Friday, November 18, 2005

Is eating meat ethical?

I recently read 'The Lives of Animals' by JM Coetzee, which is really just a rather lucid defense of vegetarianism. Reading the book motivated me to do some thinking on the issue of whether or not it is moral to eat meat.

I don't buy the argument that simply killing an animal is cruel. Animals get killed in their natural habitats all the time and in ways that are often more painful than the (relative) mercy of slaughterhouse. Death is a natural part of live and is in itself not inherently cruel or aborant.

What does disturb me ( and Coetzee, judging from his book) is the conditions under which the animals are forced to live. Take the example of pigs- extremely intelligent and sensitive creatures, so near in nature to us that their organs can be used in certain transplant operations. In many industrial farms pigs are kept in very small places, forced to live in their own muck. The only time that they see the light of day is just before they are slaughtered. Living in an industrial pig barn must be as close to Hell as we are ever likely to see- hot, noisy, lightless.

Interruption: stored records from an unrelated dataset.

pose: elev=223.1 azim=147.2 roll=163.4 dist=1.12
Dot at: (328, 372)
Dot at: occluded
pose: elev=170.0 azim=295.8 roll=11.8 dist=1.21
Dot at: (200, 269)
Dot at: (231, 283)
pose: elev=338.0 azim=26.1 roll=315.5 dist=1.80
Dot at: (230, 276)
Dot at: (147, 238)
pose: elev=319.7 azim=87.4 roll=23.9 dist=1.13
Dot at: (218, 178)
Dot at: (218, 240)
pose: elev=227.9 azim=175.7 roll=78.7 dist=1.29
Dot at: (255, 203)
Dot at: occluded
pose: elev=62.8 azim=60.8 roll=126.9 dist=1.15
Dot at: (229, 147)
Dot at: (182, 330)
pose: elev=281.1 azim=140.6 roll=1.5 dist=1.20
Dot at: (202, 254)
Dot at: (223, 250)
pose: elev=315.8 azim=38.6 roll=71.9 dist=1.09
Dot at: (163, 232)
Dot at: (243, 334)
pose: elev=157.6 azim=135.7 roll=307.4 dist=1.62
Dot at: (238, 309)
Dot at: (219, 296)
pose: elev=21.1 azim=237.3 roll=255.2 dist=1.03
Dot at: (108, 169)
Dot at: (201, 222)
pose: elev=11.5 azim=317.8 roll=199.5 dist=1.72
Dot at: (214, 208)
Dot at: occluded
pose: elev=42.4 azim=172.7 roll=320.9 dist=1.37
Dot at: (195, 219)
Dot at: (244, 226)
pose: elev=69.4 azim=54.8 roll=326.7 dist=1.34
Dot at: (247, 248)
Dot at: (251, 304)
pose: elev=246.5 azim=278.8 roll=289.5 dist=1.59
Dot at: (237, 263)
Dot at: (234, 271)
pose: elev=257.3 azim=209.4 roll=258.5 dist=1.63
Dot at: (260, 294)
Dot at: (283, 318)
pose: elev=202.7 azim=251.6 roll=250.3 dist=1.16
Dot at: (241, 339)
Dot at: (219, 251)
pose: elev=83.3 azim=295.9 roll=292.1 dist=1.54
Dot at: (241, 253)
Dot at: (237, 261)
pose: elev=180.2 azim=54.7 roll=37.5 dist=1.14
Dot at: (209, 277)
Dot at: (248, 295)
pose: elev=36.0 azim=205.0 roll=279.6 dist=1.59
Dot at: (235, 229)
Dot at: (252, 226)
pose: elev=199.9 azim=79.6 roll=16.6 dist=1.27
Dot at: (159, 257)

By buying meat products we are complicit in this crime. The fact that it is committed against animals might be rationalized away. But I believe that any human being, with a functioning conscience, cannot but be moved ( on a very primal level) by the sight of an animals forced to live in a dark, crowded deathcamp. The revulsion is devoid of intellect- there is no good reason why we should want to help the chicken forced to live in a post box and be force fed. But for some reason we do.

I think that the moral path lies in eating only free range produce- i.e. that produced sans the use of the sorts of methods made famous by Auswitz.

2 Comments:

Blogger Taz said...

Very good point

It's not easy to make the change to free-range. At first the free-range products were stacked in the darkest corners, out of reach by anyone not scrutinizing every single product on the shelves.

Lately however, it has become much more common to buy free-range produce (well here in the UK at least) and the non-free-range stuff is packed on the bottom shelves hidden from the animal cruelty activists who are sure to burn down the store if they are found.

If something can feel pain it is living. Living things should be treated with respect. They have as much right to be on this planet as us humans do!

12:41 AM  
Blogger Zarathustra said...

The problem in SA is that we are about 15 years behind the rest of the world as far as cruelty-free food goes. We can get freerange eggs but I am not so sure about dairy and meat prodcuts.